My somewhat newish Garmin watch thinks it’s really hilarious to send me messages like the one up there. Juxtaposed against the running activity the day before I just sort of looked down at the watch yesterday morning and told it to F-off. And then we got on bikes and biked down to Wolfratshausen – about 40 kilometers – for the afternoon. As revenge. Against a stupid watch. I removed the watch this morning (after my run!) and told it enough was enough, no more daily wearing. Time for analog again. I do not need a smart watch. I don’t, I don’t, I don’t, I don’t. (Just throw in an “i” in the middle of that phrase and remove the “n” and smash the two words together. I won’t spell this out for you further.)

THE BIG DECISION. You didn’t know I would make one? Yeah. I realized I needed to make it. I will not run the marathon. It was a big blow, though came on gradually, as I learned through the practice runs that no way in hell was I going to get through 42 kilometers in a time I could be proud of, if at all. Next year. No, really. Next year. I’m already working on it. No joke.

I think my body went sort of haywire after that decision and said, “OK!!! NO MARATHON!?!?! TIME FOR PIE!” Yeah, but the figs are guilty too. I was shopping, i don’t know, shortly after THE BIG DECISION at Eataly – that beautiful and mostly over-priced Italian supermarket cum restaurants, buying, most likely, some overpriced truffle oil, and I came across some figs. Figs are in season now, in case you hadn’t noticed when passing every fruit cart scattered around the city selling the little purple fruits for an ungodly 50 cents a piece. Or something like that. And at Eataly, I came across a sign, most likely misspelled, I thought, which said…Figs…3.99 a KILO. I went up to the guy selling them and pointed at the sign and said…”Wie viel kosten die Feigen? (How much do the figs cost)” With a great deal of skepticism in my voice most likely. “3.99 pro Kilo,” he said. Feeling like a thief I said, “Ok, dann nehme ich die. (Ok, then I will take these.” And handed him a semi giant container of them. I love figs. Especially when they are on the edge of overripe, dripping with juice that tastes like honey. And these little darlings were exactly that shade and squeeze of ripeness. Like a soft little breast.

I brought them home and busied myself looking up the perfect recipes. And found some sort of figs with frangiapane (= that scrumptious ground almonds, sugar, butter mixture) recipes. And cheated and bought the dough. And assembled the whole shebang, dreaming of figgy goodness coming out of my oven in like 30 minutes. But nothing is quite that fast unless you cheat with the dough, which I did.


Yeah, reminds me of something else too.

####################

Decide whether each statement agrees with the post about the marathon and the figs, answering yes or no and quoting the words of the post that settle it. 1. The writer decided not to run the marathon. 2. The figs at Eataly were priced at 50 cents apiece. 3. The writer made the dough from scratch.

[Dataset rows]
####################

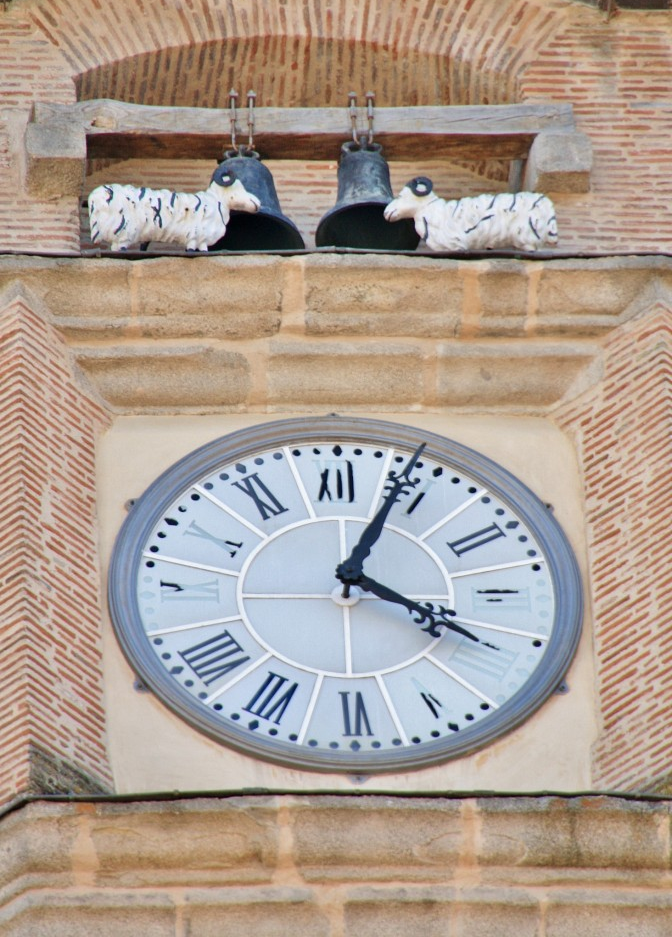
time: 4:04
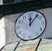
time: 12:06
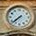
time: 7:37
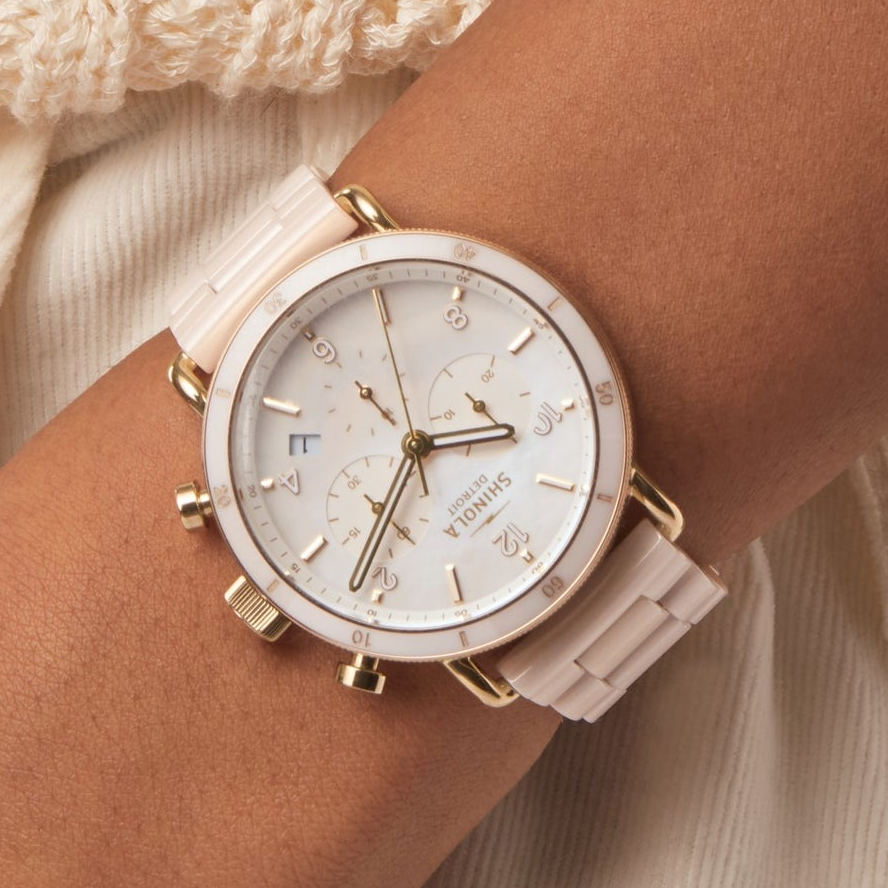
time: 2:31
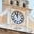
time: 11:55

####################

- ANSWER TO THIS EXERCISE
1. Yes: "I will not run the marathon."
2. No: "3.99 pro Kilo"
3. No: "And cheated and bought the dough."